We will provide the raw data upon request.

  1. "breast_cancaer_papers_PKG23.csv" all papers about breast cancer in PKG, including the following fields: PMID, PubYear, ArticleTitle, Abstract.

    • 253,891 unique entries
  2. "OBI_Extraction.csv" includes the following fields: PMID, Mention(PKG), ShowName(OBI), OBI_id, Type, and Confidence.

    • 64,047 entries
    • unique paper: 47,819
    • unique method: 313
  3. "Dateset_Extraction_20230411.csv" includes the following fields: PMID, Mention(PKG), ShowName(NAR/NIH/EBI),DBid, Confidence.

    • 8,447 entries
    • unique paper: 7,451
    • unique dataset: 259
  4. "paper_bioentity.csv"

    • 5,298,578 entries
    • unique bioentity: 505,901
    • unique paper: 290,455
  5. "paper_author.csv"

    • 1,690,409 entries
    • unique author: 556,952
    • unique paper: 303,911

A problem: only 1143 papers have both methods and datasets.

Notes

In the original HetGNN paper, a paper has some direct author neighbors and a venue neighbor. Here in our situation, we let each paper have at least one author and the text embedding (from title, abstract, and citation relationships). The paper may not have methods or datasets.

Every paper should have its text embeddings, as well as the author. Paper with author & embeddings: 260,983 (85.9% of paper with author).

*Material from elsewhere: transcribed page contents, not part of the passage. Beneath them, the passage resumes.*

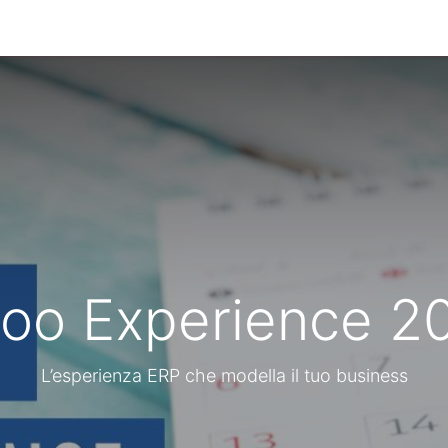
stionale
Servizi
News
Referenze
Co
oo Experience 2
L’esperienza ERP che modella il tuo business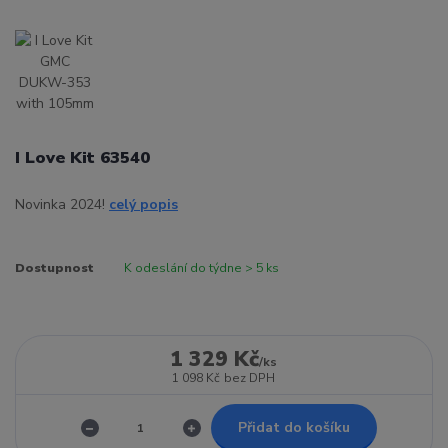
I Love Kit 63540
Novinka 2024!
celý popis
Dostupnost
K odeslání do týdne > 5 ks
1 329 Kč
/
ks
1 098 Kč
bez DPH
Přidat do košíku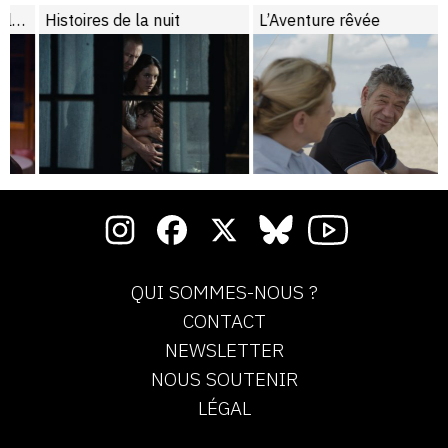
Histoires de la nuit
L’Aventure rêvée
QUI SOMMES-NOUS ?
CONTACT
NEWSLETTER
NOUS SOUTENIR
LÉGAL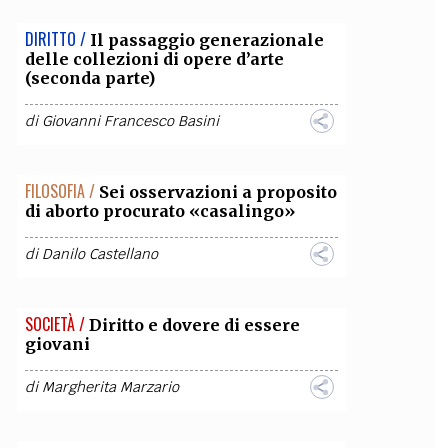
DIRITTO /
Il passaggio generazionale
delle collezioni di opere d’arte
(seconda parte)
di
Giovanni Francesco Basini
FILOSOFIA /
Sei osservazioni a proposito
di aborto procurato «casalingo»
di
Danilo Castellano
SOCIETÀ /
Diritto e dovere di essere
giovani
di
Margherita Marzario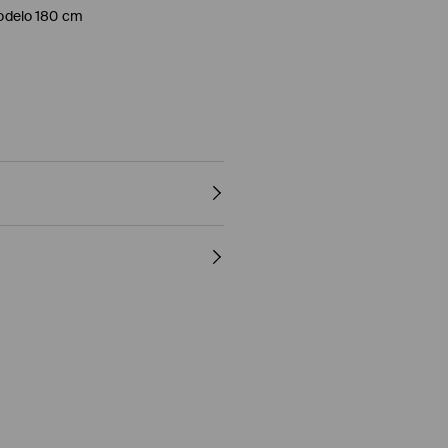
 modelo 180 cm
TANO
0°C - PROCESO NORMAL
 SIN VAPOR
n
superiores a 50 EUR.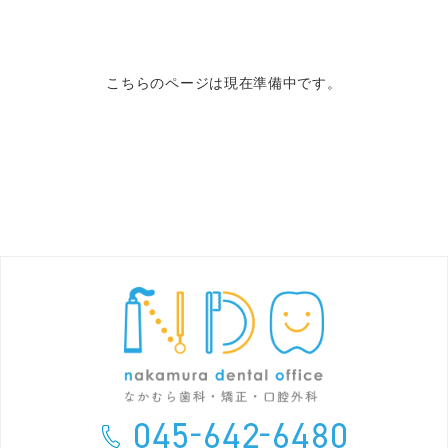
こちらのページは現在準備中です。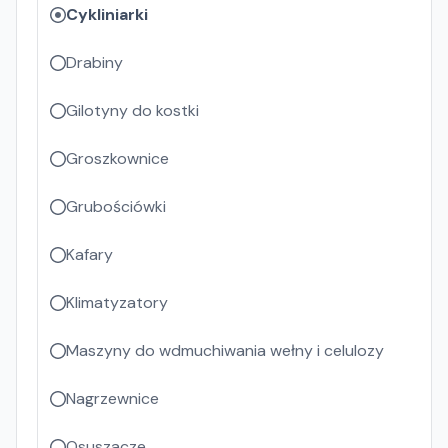
Cykliniarki
Drabiny
Gilotyny do kostki
Groszkownice
Grubościówki
Kafary
Klimatyzatory
Maszyny do wdmuchiwania wełny i celulozy
Nagrzewnice
Osuszacze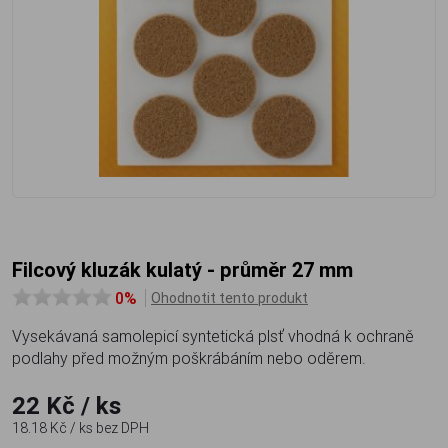
Filcový kluzák kulatý - průměr 27 mm
0%
Ohodnotit tento produkt
Vysekávaná samolepicí syntetická plsť vhodná k ochraně
podlahy před možným poškrábáním nebo oděrem.
22 Kč
/ ks
18.18 Kč
/ ks
bez DPH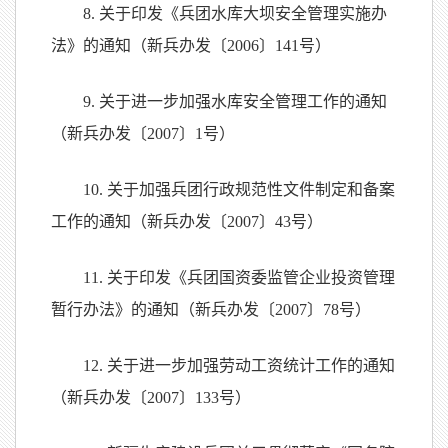
8. 关于印发《兵团水库大坝安全管理实施办
法》的通知（新兵办发〔2006〕141号）
9. 关于进一步加强水库安全管理工作的通知
（新兵办发〔2007〕1号）
10. 关于加强兵团行政规范性文件制定和备案
工作的通知（新兵办发〔2007〕43号）
11. 关于印发《兵团国资委监管企业投资管理
暂行办法》的通知（新兵办发〔2007〕78号）
12. 关于进一步加强劳动工资统计工作的通知
（新兵办发〔2007〕133号）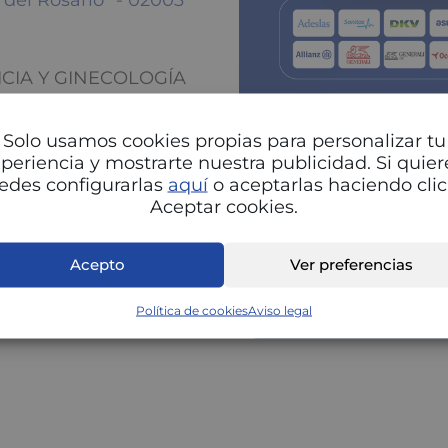
. del Rosario" - 02003
RICIA Y GINECOLOGÍA
Solo usamos cookies propias para personalizar tu
periencia y mostrarte nuestra publicidad. Si quier
edes configurarlas
aquí
o aceptarlas haciendo clic
Aceptar cookies.
Pu
Acepto
Ver preferencias
Política de cookies
Aviso legal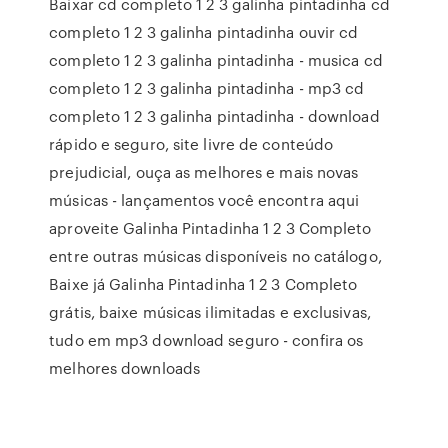
Baixar cd completo 1 2 3 galinha pintadinha cd
completo 1 2 3 galinha pintadinha ouvir cd
completo 1 2 3 galinha pintadinha - musica cd
completo 1 2 3 galinha pintadinha - mp3 cd
completo 1 2 3 galinha pintadinha - download
rápido e seguro, site livre de conteúdo
prejudicial, ouça as melhores e mais novas
músicas - lançamentos você encontra aqui
aproveite Galinha Pintadinha 1 2 3 Completo
entre outras músicas disponíveis no catálogo,
Baixe já Galinha Pintadinha 1 2 3 Completo
grátis, baixe músicas ilimitadas e exclusivas,
tudo em mp3 download seguro - confira os
melhores downloads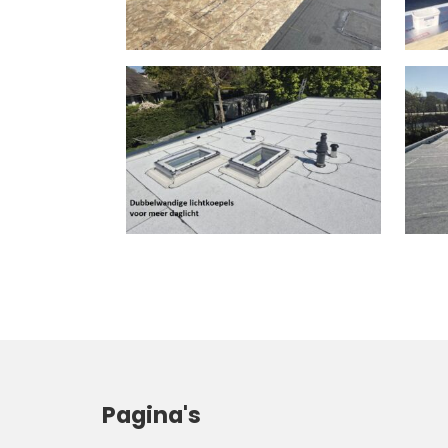
Pagina's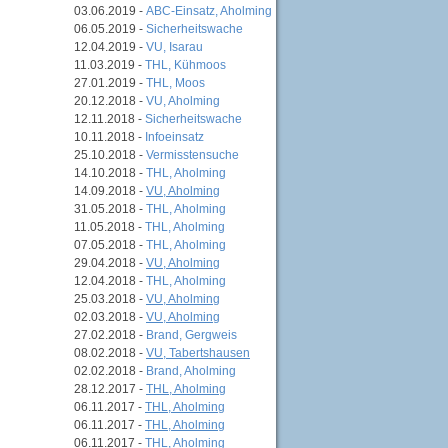
03.06.2019 -
ABC-Einsatz, Aholming
06.05.2019 -
Sicherheitswache
12.04.2019 -
VU, Isarau
11.03.2019 -
THL, Kühmoos
27.01.2019 -
THL, Moos
20.12.2018 -
VU, Aholming
12.11.2018 -
Sicherheitswache
10.11.2018 -
Infoeinsatz
25.10.2018 -
Vermisstensuche
14.10.2018 -
THL, Aholming
14.09.2018 -
VU, Aholming
31.05.2018 -
THL, Aholming
11.05.2018 -
THL, Aholming
07.05.2018 -
THL, Aholming
29.04.2018 -
VU, Aholming
12.04.2018 -
THL, Aholming
25.03.2018 -
VU, Aholming
02.03.2018 -
VU, Aholming
27.02.2018 -
Brand, Gergweis
08.02.2018 -
VU, Tabertshausen
02.02.2018 -
Brand, Aholming
28.12.2017 -
THL, Aholming
06.11.2017 -
THL, Aholming
06.11.2017 -
THL, Aholming
06.11.2017 -
THL, Aholming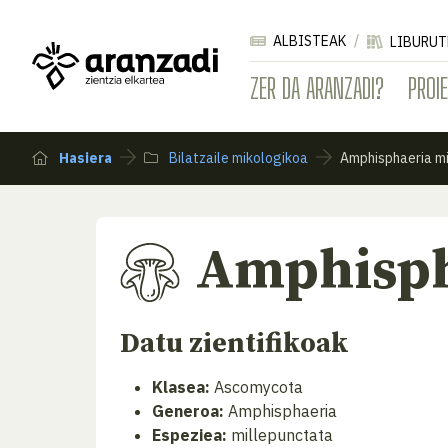
ALBISTEAK
LIBURUT
ZER DA ARANZADI?
PROI
Hasiera
Bilatzaile mikologikoa
Amphisphaeria mi
Amphisph
Datu zientifikoak
Klasea:
Ascomycota
Generoa:
Amphisphaeria
Espeziea:
millepunctata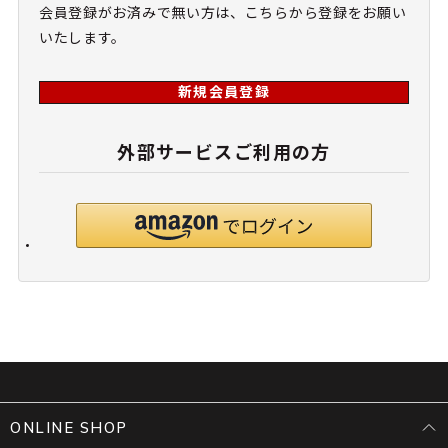
会員登録がお済みで無い方は、こちらから登録をお願い
いたします。
新規会員登録
外部サービスご利用の方
ONLINE SHOP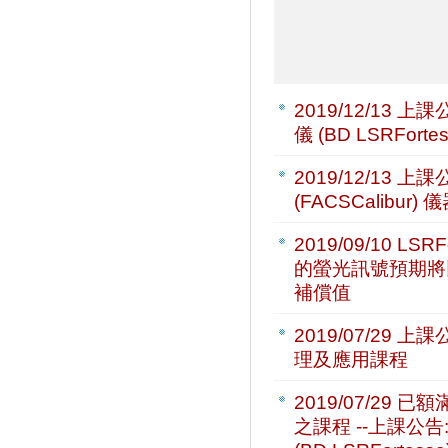
2019/12/13
上課公
儀 (BD LSRFor
2019/12/13
上課公
(FACSCalibu
2019/09/10
LSR
的螢光訊號預期將
補償值
2019/07/29
上課公
理及應用課程
2019/07/29
已額
之課程 --上課公告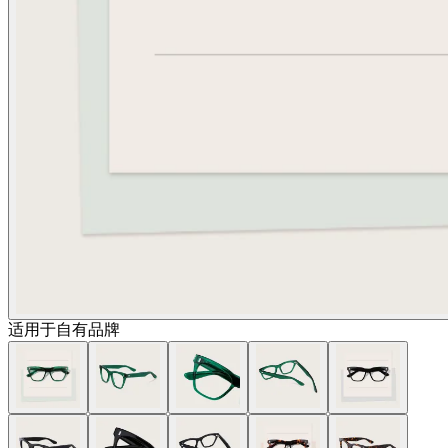
适用于自有品牌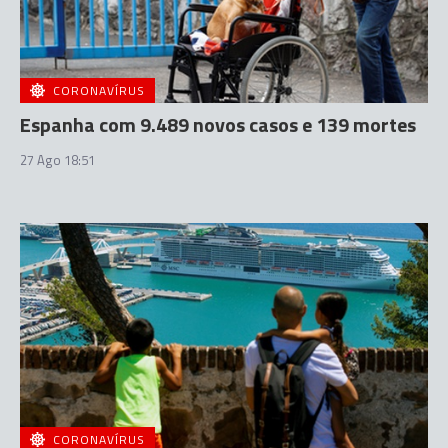
CORONAVÍRUS
Espanha com 9.489 novos casos e 139 mortes
27 Ago 18:51
CORONAVÍRUS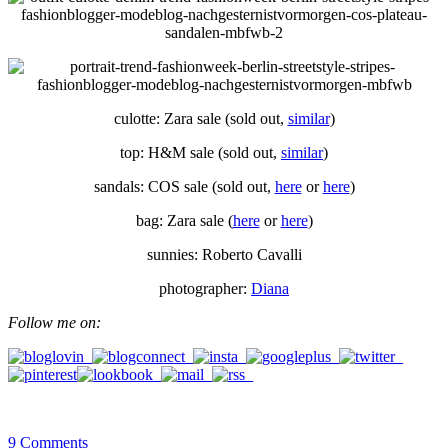
culotte: Zara sale (sold out,
similar
)
top: H&M sale (sold out,
similar
)
sandals: COS sale (sold out,
here
or
here
)
bag: Zara sale (
here
or
here
)
sunnies: Roberto Cavalli
photographer:
Diana
Follow me on:
9
Comments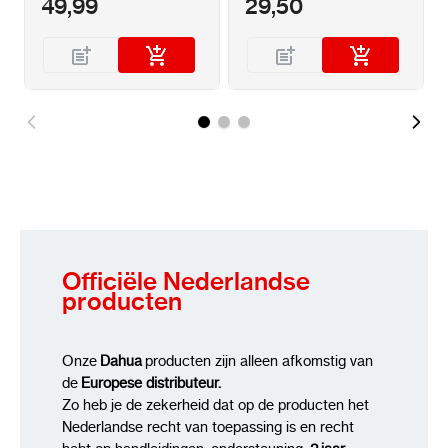
49,99
29,50
Officiële Nederlandse
producten
Onze
Dahua
producten zijn alleen afkomstig van
de
Europese distributeur.
Zo heb je de zekerheid dat op de producten het
Nederlandse recht van toepassing is en recht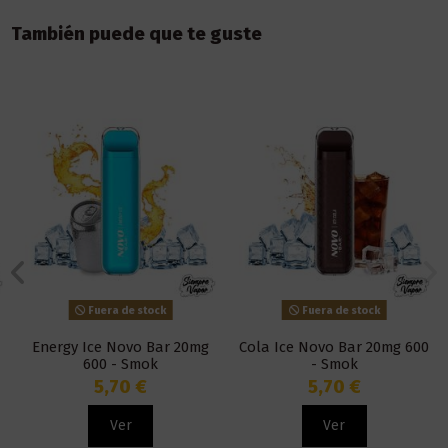
También puede que te guste
Fuera de stock
Fuera de stock
Energy Ice Novo Bar 20mg
Cola Ice Novo Bar 20mg 600
600 - Smok
- Smok
5,70 €
5,70 €
Ver
Ver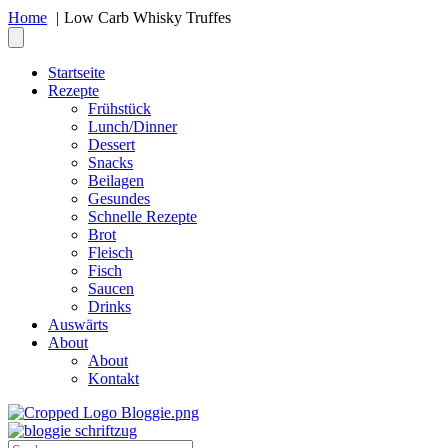
Home
Low Carb Whisky Truffes
Startseite
Rezepte
Frühstück
Lunch/Dinner
Dessert
Snacks
Beilagen
Gesundes
Schnelle Rezepte
Brot
Fleisch
Fisch
Saucen
Drinks
Auswärts
About
About
Kontakt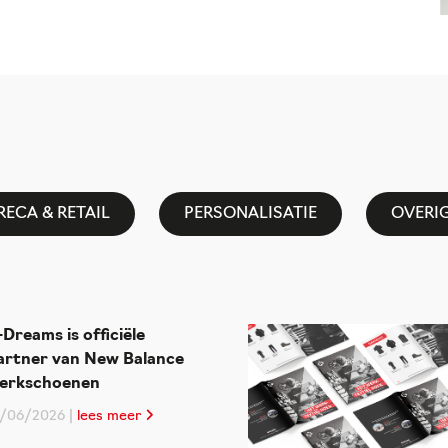
ECA & RETAIL
PERSONALISATIE
OVERI
-Dreams is officiële
artner van New Balance
erkschoenen
8/06/2026 |
lees meer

  • #papers with authors: 260,983
  • #authors: 524,117
  • #papers with bio entities 253,663
  • #bio entities 499,316
  • #papers with datasets 6,544
  • #datasets 245
  • #papers with methods 45,316
  • #methods with papers 308
  • #papers with references 205,761
  • #papers with text embeddings 260,983

Because most authors (or papers) do not have methods neighbor nodes or datasets neighbor nodes, it is impossible to get a large fixed number of nodes (especially for datasets and methods) with the original configuration of HetGNN. Therefore, we reduce the fixed number and reduce the rate of going back to the original node. In this way, we keep most nodes, and they have enough types and amount of neighbor nodes.

A concern: so many nodes have 0 data and method, but we try a random walk to get it a method/dataset node. Does that make sense? Thanks to the attention mechanism, the unimportant node will be ignored.

In the subset folder, We only keep the paper nodes having the author, datasets, and methods. It is superfast but only has ~6000 authors.

A problem: only 1143 papers and ~6000 authors have both methods and datasets.